Data items
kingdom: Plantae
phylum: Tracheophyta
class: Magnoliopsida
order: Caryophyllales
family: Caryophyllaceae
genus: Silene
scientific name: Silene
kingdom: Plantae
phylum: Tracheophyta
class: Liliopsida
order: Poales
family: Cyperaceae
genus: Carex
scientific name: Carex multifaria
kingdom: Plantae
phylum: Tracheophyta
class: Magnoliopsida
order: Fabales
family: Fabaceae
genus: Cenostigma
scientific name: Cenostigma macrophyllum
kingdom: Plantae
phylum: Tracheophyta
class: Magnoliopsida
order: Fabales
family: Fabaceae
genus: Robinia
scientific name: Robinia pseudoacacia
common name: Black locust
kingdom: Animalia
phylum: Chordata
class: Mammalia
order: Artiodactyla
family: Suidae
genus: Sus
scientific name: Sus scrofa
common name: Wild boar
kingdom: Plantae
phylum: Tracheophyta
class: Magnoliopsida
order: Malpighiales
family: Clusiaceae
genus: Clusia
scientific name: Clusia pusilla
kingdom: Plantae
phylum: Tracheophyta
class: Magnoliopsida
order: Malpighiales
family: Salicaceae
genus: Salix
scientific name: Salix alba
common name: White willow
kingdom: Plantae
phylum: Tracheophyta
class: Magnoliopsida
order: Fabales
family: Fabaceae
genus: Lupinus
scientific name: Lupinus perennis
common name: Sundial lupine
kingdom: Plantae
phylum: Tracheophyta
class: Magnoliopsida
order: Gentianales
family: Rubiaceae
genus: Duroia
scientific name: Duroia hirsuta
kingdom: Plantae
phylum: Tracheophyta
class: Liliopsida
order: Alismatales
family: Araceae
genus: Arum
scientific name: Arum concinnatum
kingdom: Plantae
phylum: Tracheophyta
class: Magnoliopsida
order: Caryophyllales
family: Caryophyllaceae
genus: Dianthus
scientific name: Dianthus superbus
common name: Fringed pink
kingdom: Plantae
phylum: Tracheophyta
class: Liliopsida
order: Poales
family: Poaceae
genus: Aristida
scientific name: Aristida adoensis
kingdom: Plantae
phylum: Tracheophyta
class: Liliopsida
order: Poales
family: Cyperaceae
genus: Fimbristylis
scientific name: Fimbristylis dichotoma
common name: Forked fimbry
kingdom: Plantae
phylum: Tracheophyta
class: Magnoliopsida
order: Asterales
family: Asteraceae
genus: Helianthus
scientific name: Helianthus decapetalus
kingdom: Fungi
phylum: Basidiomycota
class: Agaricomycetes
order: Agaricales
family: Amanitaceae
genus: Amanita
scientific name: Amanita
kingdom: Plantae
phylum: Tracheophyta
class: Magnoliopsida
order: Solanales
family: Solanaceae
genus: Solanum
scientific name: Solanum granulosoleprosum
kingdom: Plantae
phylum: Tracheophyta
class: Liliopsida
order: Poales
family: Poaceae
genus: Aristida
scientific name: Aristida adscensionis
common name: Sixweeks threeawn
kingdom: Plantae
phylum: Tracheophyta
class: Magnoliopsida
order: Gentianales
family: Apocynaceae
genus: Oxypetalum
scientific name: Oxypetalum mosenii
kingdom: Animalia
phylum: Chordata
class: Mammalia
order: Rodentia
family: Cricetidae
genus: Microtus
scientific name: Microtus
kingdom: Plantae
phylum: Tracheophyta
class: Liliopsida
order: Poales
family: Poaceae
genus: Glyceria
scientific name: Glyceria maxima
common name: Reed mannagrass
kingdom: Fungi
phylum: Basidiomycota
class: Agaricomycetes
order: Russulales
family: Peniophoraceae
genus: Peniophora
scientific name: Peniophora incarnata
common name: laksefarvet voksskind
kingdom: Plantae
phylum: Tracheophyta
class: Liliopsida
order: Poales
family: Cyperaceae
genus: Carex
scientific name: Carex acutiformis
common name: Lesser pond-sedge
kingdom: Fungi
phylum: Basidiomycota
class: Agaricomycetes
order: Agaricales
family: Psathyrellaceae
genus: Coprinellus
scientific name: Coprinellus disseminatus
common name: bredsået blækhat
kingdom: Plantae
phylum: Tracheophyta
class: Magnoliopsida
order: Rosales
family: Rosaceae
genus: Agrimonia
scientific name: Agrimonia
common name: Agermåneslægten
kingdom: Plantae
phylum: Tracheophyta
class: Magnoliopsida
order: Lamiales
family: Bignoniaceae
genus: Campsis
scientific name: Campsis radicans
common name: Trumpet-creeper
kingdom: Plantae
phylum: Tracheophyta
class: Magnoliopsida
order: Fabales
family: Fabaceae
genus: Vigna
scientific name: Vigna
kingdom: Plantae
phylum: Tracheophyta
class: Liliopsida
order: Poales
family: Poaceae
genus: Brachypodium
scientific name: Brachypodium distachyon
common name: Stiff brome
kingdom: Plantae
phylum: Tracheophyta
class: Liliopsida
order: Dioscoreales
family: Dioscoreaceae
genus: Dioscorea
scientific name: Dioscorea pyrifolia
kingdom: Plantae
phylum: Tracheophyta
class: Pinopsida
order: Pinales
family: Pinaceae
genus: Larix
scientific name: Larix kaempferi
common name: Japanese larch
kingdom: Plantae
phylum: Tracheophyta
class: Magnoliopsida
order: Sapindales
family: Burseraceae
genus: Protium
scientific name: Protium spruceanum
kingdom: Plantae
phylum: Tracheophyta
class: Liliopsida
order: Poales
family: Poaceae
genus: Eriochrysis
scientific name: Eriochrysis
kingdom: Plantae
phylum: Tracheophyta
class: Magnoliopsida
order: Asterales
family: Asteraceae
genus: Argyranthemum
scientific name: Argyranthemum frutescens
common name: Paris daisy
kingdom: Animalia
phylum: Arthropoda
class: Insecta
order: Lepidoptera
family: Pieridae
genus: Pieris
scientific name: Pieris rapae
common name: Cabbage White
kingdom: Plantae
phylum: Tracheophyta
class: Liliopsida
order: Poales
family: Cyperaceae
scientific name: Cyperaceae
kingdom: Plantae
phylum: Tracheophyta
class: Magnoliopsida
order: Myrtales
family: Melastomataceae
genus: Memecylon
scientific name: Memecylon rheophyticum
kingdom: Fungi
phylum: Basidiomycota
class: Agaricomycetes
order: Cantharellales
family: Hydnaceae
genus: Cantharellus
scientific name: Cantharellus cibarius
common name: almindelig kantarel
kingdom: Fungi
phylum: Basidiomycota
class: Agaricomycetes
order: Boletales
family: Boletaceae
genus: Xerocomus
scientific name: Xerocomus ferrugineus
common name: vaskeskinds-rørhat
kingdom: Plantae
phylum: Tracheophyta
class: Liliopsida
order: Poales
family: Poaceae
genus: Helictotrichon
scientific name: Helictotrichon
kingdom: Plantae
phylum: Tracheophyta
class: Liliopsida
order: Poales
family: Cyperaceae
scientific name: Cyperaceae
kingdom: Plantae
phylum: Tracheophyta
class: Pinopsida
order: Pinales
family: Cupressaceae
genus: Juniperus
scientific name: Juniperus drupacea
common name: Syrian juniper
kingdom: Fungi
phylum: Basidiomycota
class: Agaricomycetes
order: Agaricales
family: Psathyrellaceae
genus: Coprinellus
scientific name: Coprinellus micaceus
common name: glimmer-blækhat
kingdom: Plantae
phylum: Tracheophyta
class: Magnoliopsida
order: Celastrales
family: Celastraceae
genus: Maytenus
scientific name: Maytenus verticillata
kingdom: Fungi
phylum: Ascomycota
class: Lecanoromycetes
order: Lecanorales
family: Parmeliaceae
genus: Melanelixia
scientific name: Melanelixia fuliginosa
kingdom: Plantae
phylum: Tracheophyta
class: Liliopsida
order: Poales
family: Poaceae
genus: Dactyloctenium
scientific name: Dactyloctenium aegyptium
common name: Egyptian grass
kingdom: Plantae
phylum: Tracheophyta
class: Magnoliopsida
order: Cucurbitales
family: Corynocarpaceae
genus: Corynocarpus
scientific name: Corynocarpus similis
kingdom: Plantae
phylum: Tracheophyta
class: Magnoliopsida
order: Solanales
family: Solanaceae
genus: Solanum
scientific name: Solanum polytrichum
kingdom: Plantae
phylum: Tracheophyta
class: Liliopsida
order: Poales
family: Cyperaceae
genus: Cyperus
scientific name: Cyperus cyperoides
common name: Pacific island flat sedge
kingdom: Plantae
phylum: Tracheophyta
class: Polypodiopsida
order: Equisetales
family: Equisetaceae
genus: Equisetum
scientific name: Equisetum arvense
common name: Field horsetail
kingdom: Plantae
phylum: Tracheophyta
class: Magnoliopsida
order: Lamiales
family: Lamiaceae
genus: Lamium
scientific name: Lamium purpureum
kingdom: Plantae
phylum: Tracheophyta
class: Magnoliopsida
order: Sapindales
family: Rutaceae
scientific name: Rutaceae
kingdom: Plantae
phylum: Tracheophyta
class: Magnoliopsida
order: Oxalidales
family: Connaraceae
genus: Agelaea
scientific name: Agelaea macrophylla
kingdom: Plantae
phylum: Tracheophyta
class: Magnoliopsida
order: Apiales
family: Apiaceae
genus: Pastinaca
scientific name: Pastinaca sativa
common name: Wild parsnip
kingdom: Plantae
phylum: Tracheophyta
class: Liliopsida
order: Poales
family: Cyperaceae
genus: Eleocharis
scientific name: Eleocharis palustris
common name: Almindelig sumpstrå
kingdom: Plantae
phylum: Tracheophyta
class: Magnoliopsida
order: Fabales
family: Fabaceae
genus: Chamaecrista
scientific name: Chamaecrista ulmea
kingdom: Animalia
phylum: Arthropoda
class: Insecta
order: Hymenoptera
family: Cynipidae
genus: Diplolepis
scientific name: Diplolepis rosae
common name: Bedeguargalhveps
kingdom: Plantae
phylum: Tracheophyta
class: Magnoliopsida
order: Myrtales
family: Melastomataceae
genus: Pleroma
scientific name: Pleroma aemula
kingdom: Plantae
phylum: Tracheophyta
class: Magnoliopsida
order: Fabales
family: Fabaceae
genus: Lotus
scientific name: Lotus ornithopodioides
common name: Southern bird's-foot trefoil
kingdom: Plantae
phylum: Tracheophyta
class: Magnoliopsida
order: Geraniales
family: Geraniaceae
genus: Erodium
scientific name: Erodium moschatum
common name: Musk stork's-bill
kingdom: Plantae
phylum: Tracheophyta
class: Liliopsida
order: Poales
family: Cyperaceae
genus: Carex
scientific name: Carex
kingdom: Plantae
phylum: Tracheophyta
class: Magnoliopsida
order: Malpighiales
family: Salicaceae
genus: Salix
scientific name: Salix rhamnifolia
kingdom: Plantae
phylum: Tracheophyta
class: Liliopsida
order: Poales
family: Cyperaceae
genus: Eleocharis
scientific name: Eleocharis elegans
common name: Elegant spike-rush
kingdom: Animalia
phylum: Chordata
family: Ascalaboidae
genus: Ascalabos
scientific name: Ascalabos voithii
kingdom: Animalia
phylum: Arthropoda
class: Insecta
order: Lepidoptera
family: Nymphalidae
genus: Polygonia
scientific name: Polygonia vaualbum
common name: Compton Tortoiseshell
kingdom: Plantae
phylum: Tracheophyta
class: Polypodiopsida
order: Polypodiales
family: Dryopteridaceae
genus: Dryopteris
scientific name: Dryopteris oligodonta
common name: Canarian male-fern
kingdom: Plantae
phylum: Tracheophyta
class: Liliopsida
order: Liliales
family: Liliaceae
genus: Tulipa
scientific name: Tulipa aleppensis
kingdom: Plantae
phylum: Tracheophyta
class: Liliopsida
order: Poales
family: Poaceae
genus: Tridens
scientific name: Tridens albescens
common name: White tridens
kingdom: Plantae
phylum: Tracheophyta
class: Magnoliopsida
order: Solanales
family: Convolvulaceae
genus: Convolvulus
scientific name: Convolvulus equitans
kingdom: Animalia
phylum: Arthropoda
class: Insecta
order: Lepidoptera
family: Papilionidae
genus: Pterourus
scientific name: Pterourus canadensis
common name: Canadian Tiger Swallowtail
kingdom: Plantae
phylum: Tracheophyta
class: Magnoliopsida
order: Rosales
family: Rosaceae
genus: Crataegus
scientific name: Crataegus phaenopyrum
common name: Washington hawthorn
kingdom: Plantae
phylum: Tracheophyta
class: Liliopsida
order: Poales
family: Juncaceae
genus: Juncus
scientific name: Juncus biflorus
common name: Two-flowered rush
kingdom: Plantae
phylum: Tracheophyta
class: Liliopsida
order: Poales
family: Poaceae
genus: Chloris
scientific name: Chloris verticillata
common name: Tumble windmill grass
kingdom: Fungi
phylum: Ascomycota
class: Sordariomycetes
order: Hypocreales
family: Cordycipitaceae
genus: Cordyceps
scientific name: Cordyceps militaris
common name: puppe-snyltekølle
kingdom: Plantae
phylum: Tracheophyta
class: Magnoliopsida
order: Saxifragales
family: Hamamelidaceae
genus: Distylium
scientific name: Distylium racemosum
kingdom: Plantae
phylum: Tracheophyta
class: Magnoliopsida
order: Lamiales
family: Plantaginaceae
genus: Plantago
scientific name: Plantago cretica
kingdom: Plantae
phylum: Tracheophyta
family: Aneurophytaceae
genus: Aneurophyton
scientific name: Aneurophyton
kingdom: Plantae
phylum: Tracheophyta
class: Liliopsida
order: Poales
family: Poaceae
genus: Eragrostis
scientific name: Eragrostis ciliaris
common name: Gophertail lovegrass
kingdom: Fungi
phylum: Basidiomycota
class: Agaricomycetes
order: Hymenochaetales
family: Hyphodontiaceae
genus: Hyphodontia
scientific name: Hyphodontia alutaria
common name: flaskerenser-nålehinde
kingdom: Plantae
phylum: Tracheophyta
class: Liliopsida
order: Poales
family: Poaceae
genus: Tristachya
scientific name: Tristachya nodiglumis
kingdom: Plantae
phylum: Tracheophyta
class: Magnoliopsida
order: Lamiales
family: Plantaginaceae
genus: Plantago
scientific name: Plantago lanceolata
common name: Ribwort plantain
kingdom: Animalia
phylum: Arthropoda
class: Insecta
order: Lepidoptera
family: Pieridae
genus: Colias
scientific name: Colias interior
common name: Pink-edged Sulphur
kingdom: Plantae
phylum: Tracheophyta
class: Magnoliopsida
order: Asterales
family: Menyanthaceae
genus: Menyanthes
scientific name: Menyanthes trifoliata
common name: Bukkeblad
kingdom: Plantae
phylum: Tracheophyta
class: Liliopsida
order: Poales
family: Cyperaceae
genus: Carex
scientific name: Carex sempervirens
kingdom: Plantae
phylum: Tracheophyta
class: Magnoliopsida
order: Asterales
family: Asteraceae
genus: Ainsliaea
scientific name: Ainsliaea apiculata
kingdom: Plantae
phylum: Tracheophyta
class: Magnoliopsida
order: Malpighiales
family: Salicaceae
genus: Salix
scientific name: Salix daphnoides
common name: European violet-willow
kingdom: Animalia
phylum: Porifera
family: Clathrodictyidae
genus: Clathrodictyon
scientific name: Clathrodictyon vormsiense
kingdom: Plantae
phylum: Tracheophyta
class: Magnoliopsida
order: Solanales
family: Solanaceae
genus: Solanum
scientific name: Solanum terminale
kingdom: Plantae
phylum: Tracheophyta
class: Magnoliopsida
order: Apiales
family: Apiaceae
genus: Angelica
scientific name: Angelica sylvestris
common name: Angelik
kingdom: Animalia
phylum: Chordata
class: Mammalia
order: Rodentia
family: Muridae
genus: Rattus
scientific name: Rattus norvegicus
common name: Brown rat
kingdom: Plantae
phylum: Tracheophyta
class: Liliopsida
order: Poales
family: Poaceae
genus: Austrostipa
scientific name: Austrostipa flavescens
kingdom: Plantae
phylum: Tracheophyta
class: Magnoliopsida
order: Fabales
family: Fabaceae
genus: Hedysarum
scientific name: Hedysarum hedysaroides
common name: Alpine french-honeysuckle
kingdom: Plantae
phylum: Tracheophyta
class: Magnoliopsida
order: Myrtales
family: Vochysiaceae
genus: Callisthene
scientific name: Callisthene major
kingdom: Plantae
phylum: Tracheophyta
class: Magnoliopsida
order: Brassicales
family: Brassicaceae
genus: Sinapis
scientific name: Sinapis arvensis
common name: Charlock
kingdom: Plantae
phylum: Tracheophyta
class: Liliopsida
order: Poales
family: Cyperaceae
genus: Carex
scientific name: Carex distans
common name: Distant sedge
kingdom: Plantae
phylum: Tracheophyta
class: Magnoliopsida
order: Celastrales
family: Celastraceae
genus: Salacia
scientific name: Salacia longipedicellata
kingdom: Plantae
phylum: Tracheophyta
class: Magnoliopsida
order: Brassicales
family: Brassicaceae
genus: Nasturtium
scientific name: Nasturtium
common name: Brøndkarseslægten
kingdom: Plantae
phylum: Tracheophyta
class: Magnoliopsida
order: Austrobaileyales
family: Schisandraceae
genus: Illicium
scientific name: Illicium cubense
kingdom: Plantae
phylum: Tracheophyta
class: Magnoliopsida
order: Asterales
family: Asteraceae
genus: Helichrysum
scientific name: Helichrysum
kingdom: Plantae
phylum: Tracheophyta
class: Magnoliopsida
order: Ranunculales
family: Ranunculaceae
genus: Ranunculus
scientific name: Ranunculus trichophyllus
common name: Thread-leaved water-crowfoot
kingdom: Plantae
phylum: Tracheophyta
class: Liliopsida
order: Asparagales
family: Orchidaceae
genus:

**Written problem**
Copy out every line from the one containing "family: Cordycipitaceae" down to the one containing "scientific name: Eragrostis ciliaris", keeping both of those lines.

**Exercise answer**
family: Cordycipitaceae
genus: Cordyceps
scientific name: Cordyceps militaris
common name: puppe-snyltekølle
kingdom: Plantae
phylum: Tracheophyta
class: Magnoliopsida
order: Saxifragales
family: Hamamelidaceae
genus: Distylium
scientific name: Distylium racemosum
kingdom: Plantae
phylum: Tracheophyta
class: Magnoliopsida
order: Lamiales
family: Plantaginaceae
genus: Plantago
scientific name: Plantago cretica
kingdom: Plantae
phylum: Tracheophyta
family: Aneurophytaceae
genus: Aneurophyton
scientific name: Aneurophyton
kingdom: Plantae
phylum: Tracheophyta
class: Liliopsida
order: Poales
family: Poaceae
genus: Eragrostis
scientific name: Eragrostis ciliaris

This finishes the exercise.